## [Text extract]
Hope for the Journey

Dear Friends,

I'm glad for this chance to write to you as Christmas Day draws so near. I think of you in your homes, churches, and communities around the world and am moved by the mystery that together we form the beautiful and broken body of Christ. We are those who continue to grow and become, and we are those who watch for the light. Whether you stand in confidence and strength this December or are struggling in a place that seems dark, you are in good company. I am profoundly grateful that our Father does not ask us to make this journey alone, but places us in a family, a body to which each one of us is precious. I pray that the Spirit breathes life into my words today and uses them to share the gift of hope with you.

At Advent we look back at the moment when Christ took on flesh and the Word came to dwell among us. And we look forward to when He will come again, riding on the clouds. We live our lives on the path between Bethlehem and the New Jerusalem. Hope is the virtue that keeps us on the path and the posture that keeps us oriented toward eternity and our God who is the great I AM. Our lives as Christians are an ever-unfolding journey of simultaneously anticipating and receiving the finest gift: "Christ in you, your hope of glory."

In this letter I will share the words of two wise Christian brothers: Josef Pieper and Sill Davis. Pieper wrote an excellent little book, On Hope, which conveys the pastoral wisdom of Thomas Aquinas about this essential virtue. And Sill presented an insightful and healing workshop about hope at last summer's MPCS in Wheaton. Hope is a fundamental virtue of the Christian life, and it is worth the effort to seek wisdom about what hope is and how it can grow within us.

Hope is the journeyer's virtue. Aquinas named the Christian life the status viatoris, which is the condition of "being on the way." One day we will finish the race and possess the fullness of life that God gives. But in this world we are journeyers. "I do not consider that I have laid hold already," as Paul writes in Philippians 3:13. We are in the process of becoming who we truly are in Christ. If someone asks, "Are you a Christian?" our truest answer would be, "Yes, I am, and I am still becoming a Christian." I wonder if you can feel the deep comfort of this truth. Whatever is asked of us, whatever we are called to be, we only need to say, and indeed only can say for ourselves, "I'm working on it." Or more accurately, "We--God and I in relationship with the body of Christ--are working on it."

## [Work to complete]
List every place named in the Advent letter on hope above.

## [Given material]
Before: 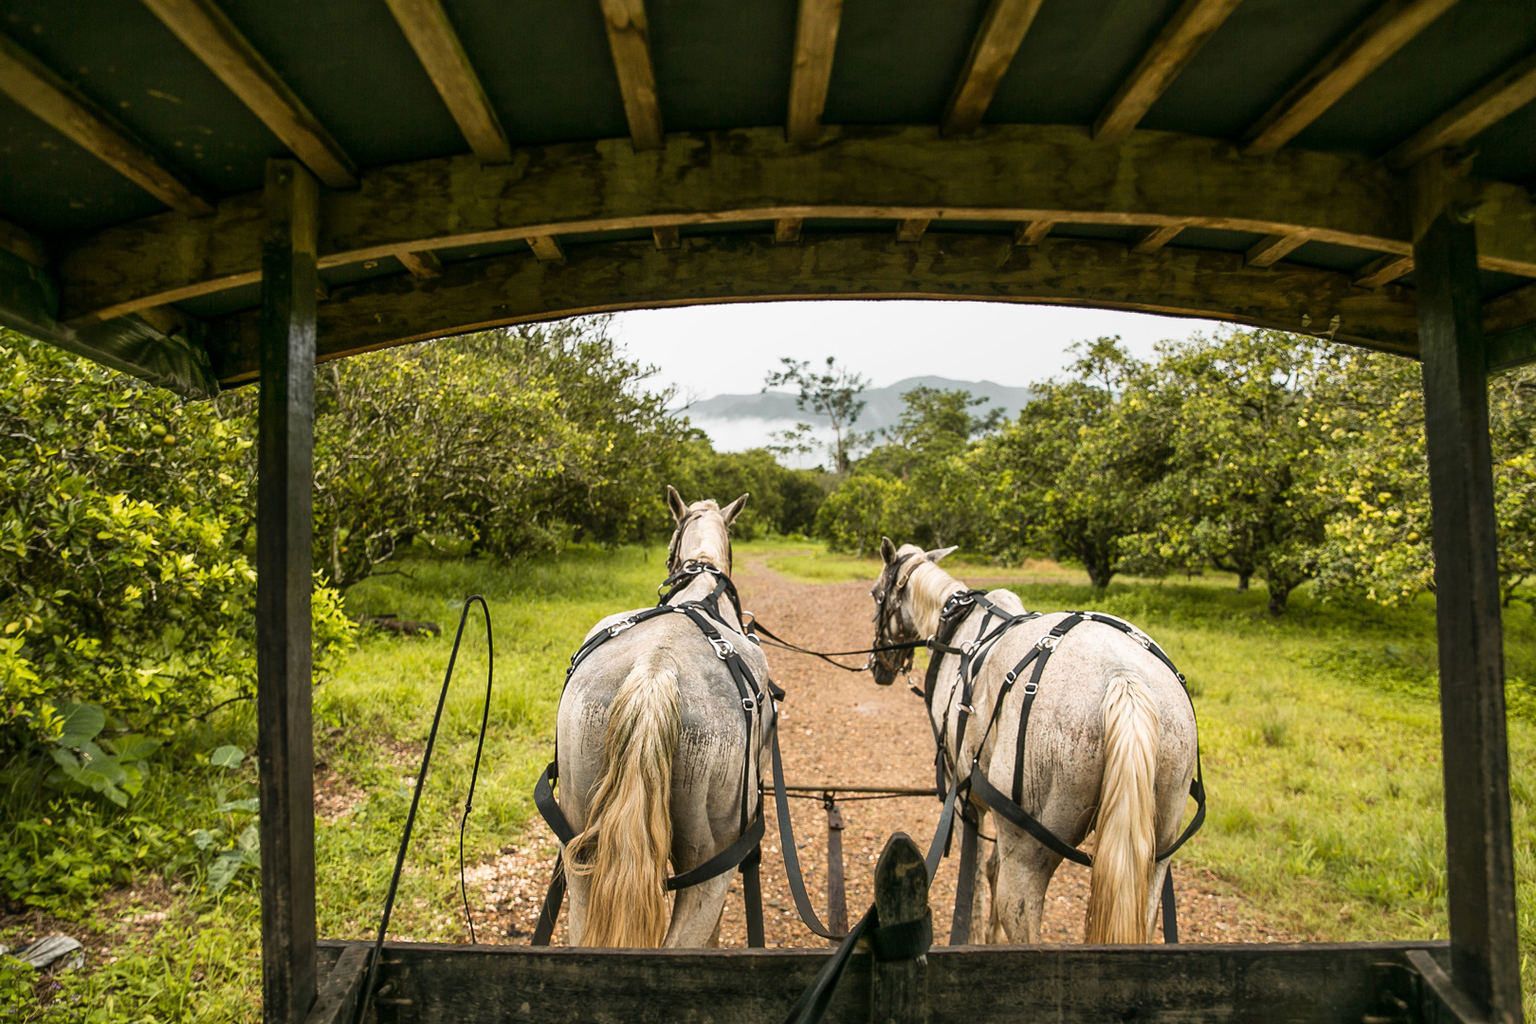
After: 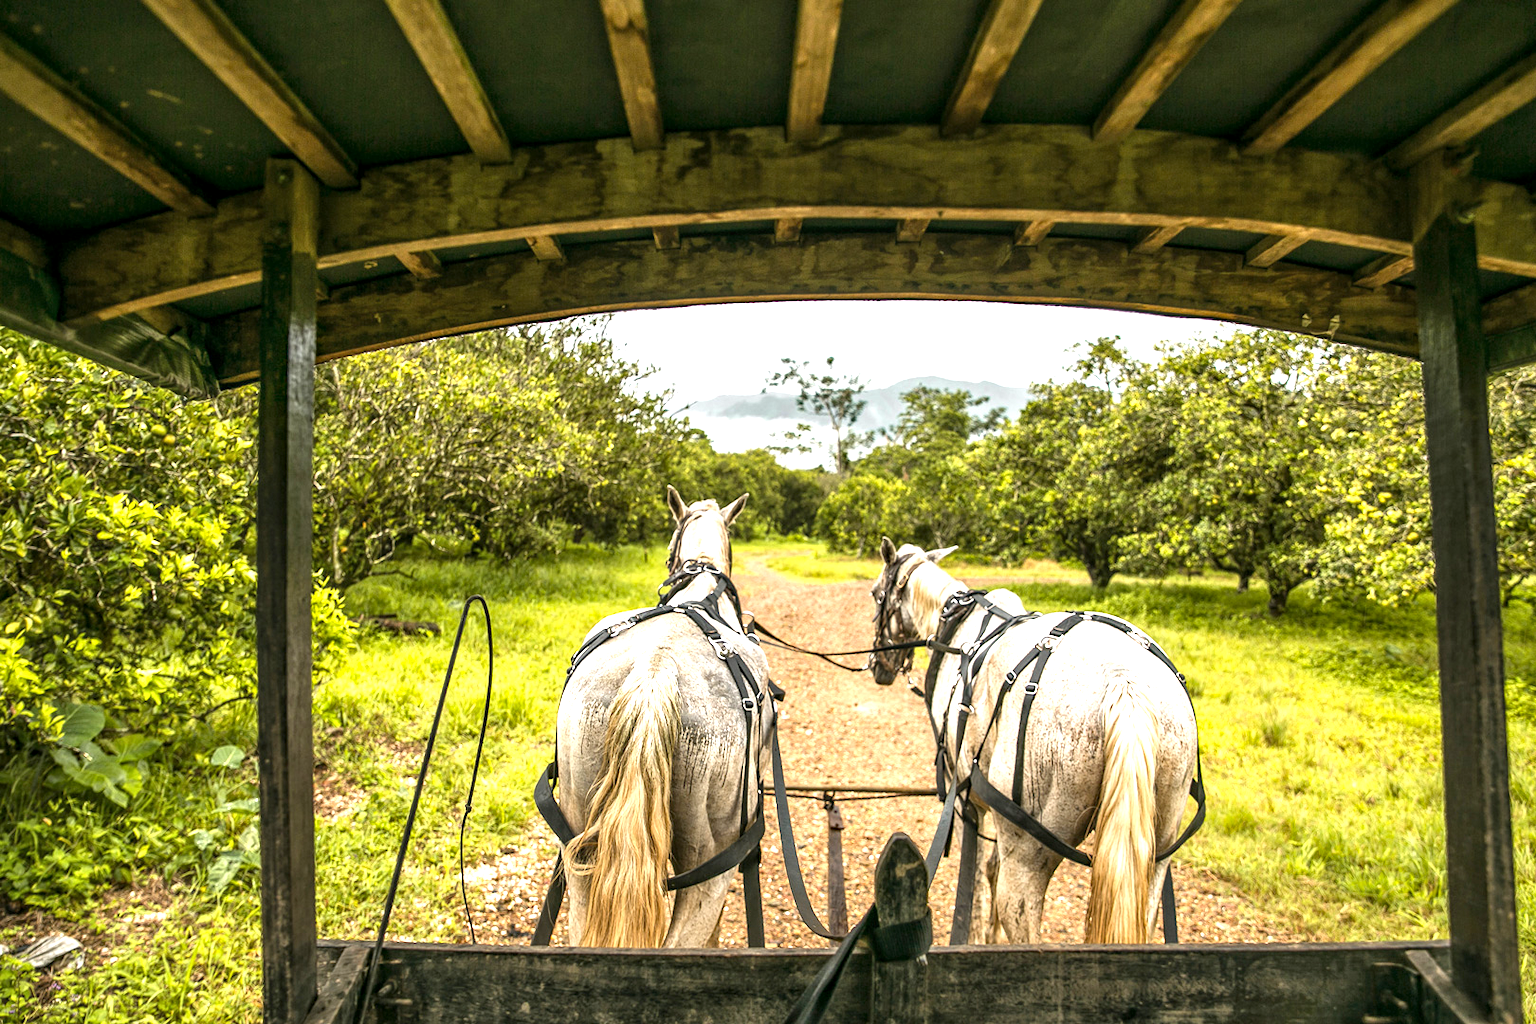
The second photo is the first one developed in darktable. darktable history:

## [Answer to the task]
Bethlehem, the New Jerusalem, Wheaton